Purdue University-Main Campus admits about 49.9% of applicants. Among admitted students who submitted scores, the middle 50% scored between 1,200 and 1,480 on the SAT or between 27 and 34 on the ACT (interquartile range). Among enrolled undergraduates, 13.0% receive Pell Grants and 18.5% are first-generation college students. Transfer enrollment stands at 22.1% of the student body. Azimuth ranks Purdue University-Main Campus #322 for access among nonprofit four-year institutions. That position reflects the institution's moderately selective admissions profile alongside a Pell share that, while meaningful, is narrower than at broad-access public universities serving larger shares of low-income students.

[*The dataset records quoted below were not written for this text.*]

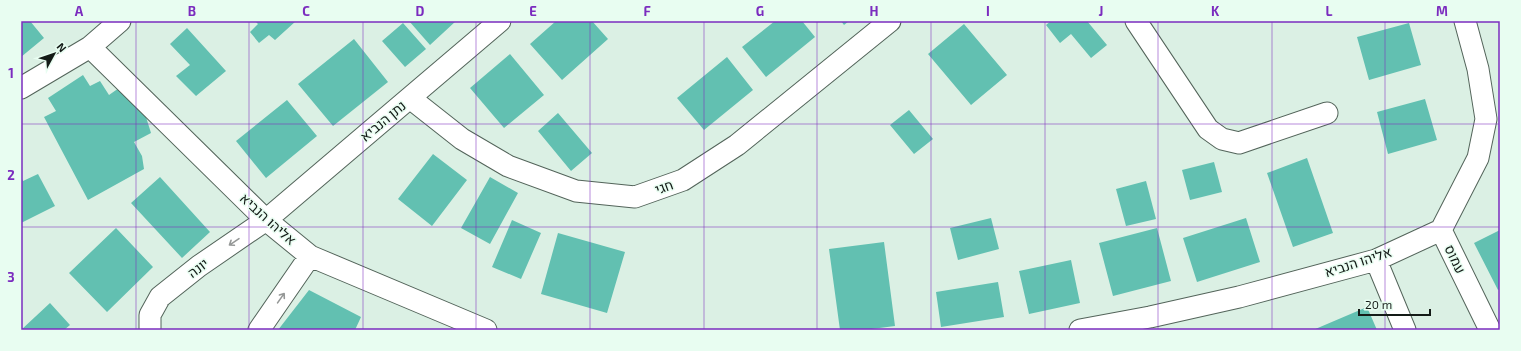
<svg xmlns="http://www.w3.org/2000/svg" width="1521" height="351" viewBox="0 0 1521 351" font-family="'Exo 2',Heebo,sans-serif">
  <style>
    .building { fill: #62c0b1 }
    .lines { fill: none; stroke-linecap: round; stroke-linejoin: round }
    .street-casing { stroke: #53645a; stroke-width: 23 }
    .street { stroke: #fff; stroke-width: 21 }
    .oneway { stroke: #959897 }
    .grid { fill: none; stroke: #7b2cbf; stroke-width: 1; stroke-opacity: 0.55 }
    .labels { text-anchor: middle; stroke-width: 3; stroke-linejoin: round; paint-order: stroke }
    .street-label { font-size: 14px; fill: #141b17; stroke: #e8fdf1 }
    .neatline { fill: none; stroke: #7b2cbf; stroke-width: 1.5 }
    .grid-label { font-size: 13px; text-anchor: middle; font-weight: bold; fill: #7b2cbf }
  </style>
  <rect width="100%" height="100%" fill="#dbf0e4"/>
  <!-- building -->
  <path class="building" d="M 21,21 L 30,21 L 44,38 L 21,57 Z
    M 255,21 L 296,21 L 275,40 L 269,35 L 259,43 L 250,32 L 258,24 Z
    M 409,21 L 456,21 L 430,45 Z
    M 556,21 L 592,21 L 608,39 L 562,80 L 530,44 Z
    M 775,21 L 802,21 L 815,37 L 766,77 L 742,47 Z
    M 841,21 L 849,21 L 844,25 Z
    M 1051,21 L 1087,21 L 1107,45 L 1091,58 L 1071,34 L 1060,43 L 1046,25 Z
    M 403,23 L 426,49 L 405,67 L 382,41 Z
    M 1409,23 L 1421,65 L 1369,80 L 1357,37 Z
    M 964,24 L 1007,75 L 971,105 L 928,54 Z
    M 187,28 L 226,71 L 196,96 L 176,76 L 190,65 L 170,44 Z
    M 354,39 L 388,82 L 333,126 L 298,84 Z
    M 510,54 L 544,95 L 504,128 L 470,88 Z
    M 727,57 L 753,90 L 704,130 L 677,98 Z
    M 83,75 L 90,86 L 100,81 L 109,95 L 119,88 L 146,117 L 151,133 L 134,142 L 142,156 L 144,169 L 88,200 L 44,117 L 56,111 L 48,98 Z
    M 1425,99 L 1437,140 L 1388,154 L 1377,112 Z
    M 287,100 L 317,136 L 266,178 L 236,141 Z
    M 909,110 L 933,139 L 914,154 L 890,125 Z
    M 558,113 L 592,153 L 571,171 L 538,131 Z
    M 433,154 L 467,180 L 432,226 L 398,199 Z
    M 1307,158 L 1333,233 L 1293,247 L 1267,173 Z
    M 1214,162 L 1222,192 L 1190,200 L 1182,170 Z
    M 38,174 L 55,206 L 21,223 L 21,177 L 23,181 Z
    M 160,177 L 210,232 L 182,258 L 131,203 Z
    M 490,177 L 518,193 L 490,244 L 461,228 Z
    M 1146,181 L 1156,219 L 1126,226 L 1116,189 Z
    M 991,218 L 999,249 L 958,260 L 950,228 Z
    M 1246,218 L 1260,262 L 1197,282 L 1183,238 Z
    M 512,220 L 541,233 L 521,279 L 492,267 Z
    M 116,228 L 153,267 L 107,312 L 69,273 Z
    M 1157,228 L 1171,281 L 1113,296 L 1099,243 Z
    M 1500,230 L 1500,289 L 1498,290 L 1474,243 Z
    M 558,233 L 625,252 L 607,313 L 541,294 Z
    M 884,242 L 895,326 L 864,330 L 840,330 L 829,249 Z
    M 1071,260 L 1080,303 L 1029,314 L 1019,271 Z
    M 998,282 L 1004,317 L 941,327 L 936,292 Z
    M 309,290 L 361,317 L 355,330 L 278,330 Z
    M 50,303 L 70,325 L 64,330 L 21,330 Z
    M 1367,307 L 1377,330 L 1313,330 Z"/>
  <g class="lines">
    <!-- street casing -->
    <g class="street-casing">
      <path id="street" d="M 1136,21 L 1208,129 L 1222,139 L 1239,143 L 1327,113
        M 90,47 L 266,220 L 310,256 L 486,330
        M 21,88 L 90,47 L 120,21
        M 410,98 L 462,139 L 508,166 L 576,191 L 635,197 L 683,180 L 737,145 L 890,21
        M 1441,230 L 1490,330
        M 1376,260 L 1405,330
        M 150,330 L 150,315 L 160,297 L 199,266 L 266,220 L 500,21
        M 259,330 L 310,256
        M 1080,330 L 1150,317 L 1239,297 L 1376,260 L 1441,230 L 1478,158 L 1486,119 L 1478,69 L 1465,21"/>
    </g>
    <!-- street -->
    <use href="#street" class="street"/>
  </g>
  <!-- one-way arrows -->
  <defs><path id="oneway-shaft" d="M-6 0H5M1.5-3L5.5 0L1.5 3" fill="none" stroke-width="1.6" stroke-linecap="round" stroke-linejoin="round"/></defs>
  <g class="oneway">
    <use href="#oneway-shaft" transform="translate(234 242) rotate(146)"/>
    <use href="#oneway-shaft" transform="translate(281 298) rotate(-55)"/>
  </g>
  <!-- grid -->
  <path class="grid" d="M 136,21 L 136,330M 249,21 L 249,330M 363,21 L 363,330M 476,21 L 476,330M 590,21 L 590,330M 704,21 L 704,330M 817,21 L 817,330M 931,21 L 931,330M 1045,21 L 1045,330M 1158,21 L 1158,330M 1272,21 L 1272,330M 1385,21 L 1385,330M 21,124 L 1500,124M 21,227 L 1500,227"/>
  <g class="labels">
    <!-- street labels -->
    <g class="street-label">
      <text transform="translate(383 121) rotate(-40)" y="5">נתן הנביא</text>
      <text transform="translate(664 187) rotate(-20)" y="5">חגי</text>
      <text transform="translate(268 219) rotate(42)" y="5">אליהו הנביא</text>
      <text transform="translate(1455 259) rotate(64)" y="5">עמוס</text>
      <text transform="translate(1358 262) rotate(-18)" y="5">אליהו הנביא</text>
      <text transform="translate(198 268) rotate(-37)" y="5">יונה</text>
    </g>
  </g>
  <!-- border -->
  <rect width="1521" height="351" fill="none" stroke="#e8fdf1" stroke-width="44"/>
  <!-- north arrow -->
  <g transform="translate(54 54) rotate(50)" stroke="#e8fdf1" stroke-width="3" paint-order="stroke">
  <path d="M0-3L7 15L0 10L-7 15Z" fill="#141b17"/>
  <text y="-6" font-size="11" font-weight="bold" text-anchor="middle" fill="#141b17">N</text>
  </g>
  <!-- scale -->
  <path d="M1359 309v6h71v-6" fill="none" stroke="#141b17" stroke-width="2"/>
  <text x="1365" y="309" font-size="12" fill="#141b17" stroke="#e8fdf1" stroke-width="3" paint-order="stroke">20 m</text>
  <rect x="22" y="22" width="1477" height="307" class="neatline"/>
  <g class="grid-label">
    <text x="79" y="16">A</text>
    <text x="192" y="16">B</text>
    <text x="306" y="16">C</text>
    <text x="420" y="16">D</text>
    <text x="533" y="16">E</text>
    <text x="647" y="16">F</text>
    <text x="760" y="16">G</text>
    <text x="874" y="16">H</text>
    <text x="988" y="16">I</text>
    <text x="1101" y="16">J</text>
    <text x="1215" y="16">K</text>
    <text x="1329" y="16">L</text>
    <text x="1442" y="16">M</text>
    <text x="11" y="78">1</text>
    <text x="11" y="180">2</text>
    <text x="11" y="282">3</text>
  </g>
</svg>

For graduates from low-income backgrounds, median earnings reach $59,700 on a historical 10-year Scorecard measure, placing Purdue University-Main Campus in the 86.1 percentile for low-income graduate earnings among nonprofit four-year institutions. The six-year graduation rate is 83.1%, with 74.3% of Pell-eligible students completing within the same window — a signal that students from lower-income backgrounds who enroll at Purdue complete at strong rates. Azimuth ranks Purdue University-Main Campus #75 for mobility among nonprofit four-year institutions. That mobility standing is driven in large part by Purdue's engineering-dominant program mix, which channels a substantial share of graduates into high-earning, high-mobility careers in technology, manufacturing, and applied sciences. As Azimuth's analysis of access versus outcomes at scale notes, the gap between what a school's outcomes show it could deliver for mobility and what its admission volume actually delivers is the structural constraint on combined access-and-mobility rankings — and for Purdue, strong per-student outcomes are the primary driver rather than breadth of low-income enrollment.